## 問題
[a] 『ザ・ボーイズ』シーズン4の紹介文で、近い設定を持つ映画およびコミックとして挙げられている作品は何ですか？
[b] 『ザ・ボーイズ』シーズン4の紹介文を、最後の文に続けて書き継いでください。

## 原文抜粋
■ ■ ■ ■
ザ・ボーイズ シーズン4 | The Boys Season 4 (2024)



4.4/5.0

MARVELやDCといったコミック原作のスーパーヒーロー映画のキャラクター達を下敷きにしながら、もしそれらの思想が邪悪に染まっていたら… という物語を、極限レベルの暴力と下品で彩りながら描くドラマシリーズ。

観賞者の年齢や嗜好によっては不快な体験になってしまうリスクがかなり高いので、事前に注意が必要。

この作品もコミックの原作があるが、シーズンを重ねるごとにドラマ独自の展開になっていき、どんな結末になるのかの想像が全くつかない。


近似した設定の映画およびコミックに「ウォッチメン」があるが、「ウォッチメン」は終始重厚かつ真面目な語り口で、「ザ・ボーイズ」は笑いと激痛が交互に起きるような展開となっており、題材や着想がほとんど同じでも作り手によってこんなにも違ったトーンの作品になるものなのかと、あらためて驚く。


典型的なアメリカンヒーロー像のパロディとして浅く楽しむこともできるが、企画と製作総指揮を担うエリック・クリプキやセス・ローゲンが本当に描き出したいものは、アメリカという国家が持つ病や歪みそのもので、これは過激な風刺を通した現代社会のミラーリングなのではないかと感じる。
■ ■ ■ ■
## 提供情報
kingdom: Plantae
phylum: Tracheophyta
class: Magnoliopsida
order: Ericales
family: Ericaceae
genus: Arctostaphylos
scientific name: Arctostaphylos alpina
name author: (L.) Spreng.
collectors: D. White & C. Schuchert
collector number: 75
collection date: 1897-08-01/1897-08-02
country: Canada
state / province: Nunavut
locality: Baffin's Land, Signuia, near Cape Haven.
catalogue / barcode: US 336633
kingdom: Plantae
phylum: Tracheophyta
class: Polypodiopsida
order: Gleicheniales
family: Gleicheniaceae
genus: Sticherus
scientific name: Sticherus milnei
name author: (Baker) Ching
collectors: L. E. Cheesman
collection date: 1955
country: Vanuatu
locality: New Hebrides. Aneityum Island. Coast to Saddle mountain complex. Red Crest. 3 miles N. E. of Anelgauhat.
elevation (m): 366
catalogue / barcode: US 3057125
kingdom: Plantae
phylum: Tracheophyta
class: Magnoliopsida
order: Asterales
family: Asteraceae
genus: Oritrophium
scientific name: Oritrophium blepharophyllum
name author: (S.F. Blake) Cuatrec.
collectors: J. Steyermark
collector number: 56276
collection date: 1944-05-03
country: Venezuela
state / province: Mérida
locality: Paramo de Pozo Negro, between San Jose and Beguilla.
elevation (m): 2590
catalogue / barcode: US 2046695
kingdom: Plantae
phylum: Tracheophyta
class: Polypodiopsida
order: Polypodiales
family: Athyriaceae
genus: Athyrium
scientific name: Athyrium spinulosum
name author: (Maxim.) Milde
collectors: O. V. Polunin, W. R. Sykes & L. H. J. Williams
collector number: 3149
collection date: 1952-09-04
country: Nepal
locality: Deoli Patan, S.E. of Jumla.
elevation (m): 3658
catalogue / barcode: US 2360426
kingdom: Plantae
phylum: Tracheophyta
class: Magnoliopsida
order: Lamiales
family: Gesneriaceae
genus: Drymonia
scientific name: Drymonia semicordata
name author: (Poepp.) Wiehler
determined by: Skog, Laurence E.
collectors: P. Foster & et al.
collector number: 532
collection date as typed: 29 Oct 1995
■ ■ ■ ■
## 回答一覧
[a] 「ウォッチメン」です。

[b]
(ダーク) ヒーローやアメリカンカルチャーの描き方を意図的に重くなり過ぎないよう絶妙にバランスすることで乾いた笑いを誘いつつも、観賞後に振り返ると背筋が凍るようなおぞましさを感じるという、その読後感が製作者達の狙いなのだろう。


特に今シーズンの公開は2024年で、アメリカ大統領選挙のタイミングと完全に合致していたが、脚本の大きな軸に大統領選が組み込んであり、「アメリカという国家の現在地を極限までイジり倒す」といわんばかりの製作者達の覚悟に凄みを感じた。


シーズン4まで続いてきたシリーズだが、物語が弛緩することなく常に予想を上回る展開があり、今シーズンの最終話には次シーズンに向けての大きなクリフハンガーもあって、他のドラマではなかなか得られないレベルの興奮があった。

シーズン5で完結とのことなので、あまりにもヤバ過ぎて後追いする製作者が出てこないぐらいの物語を期待して待ちたい。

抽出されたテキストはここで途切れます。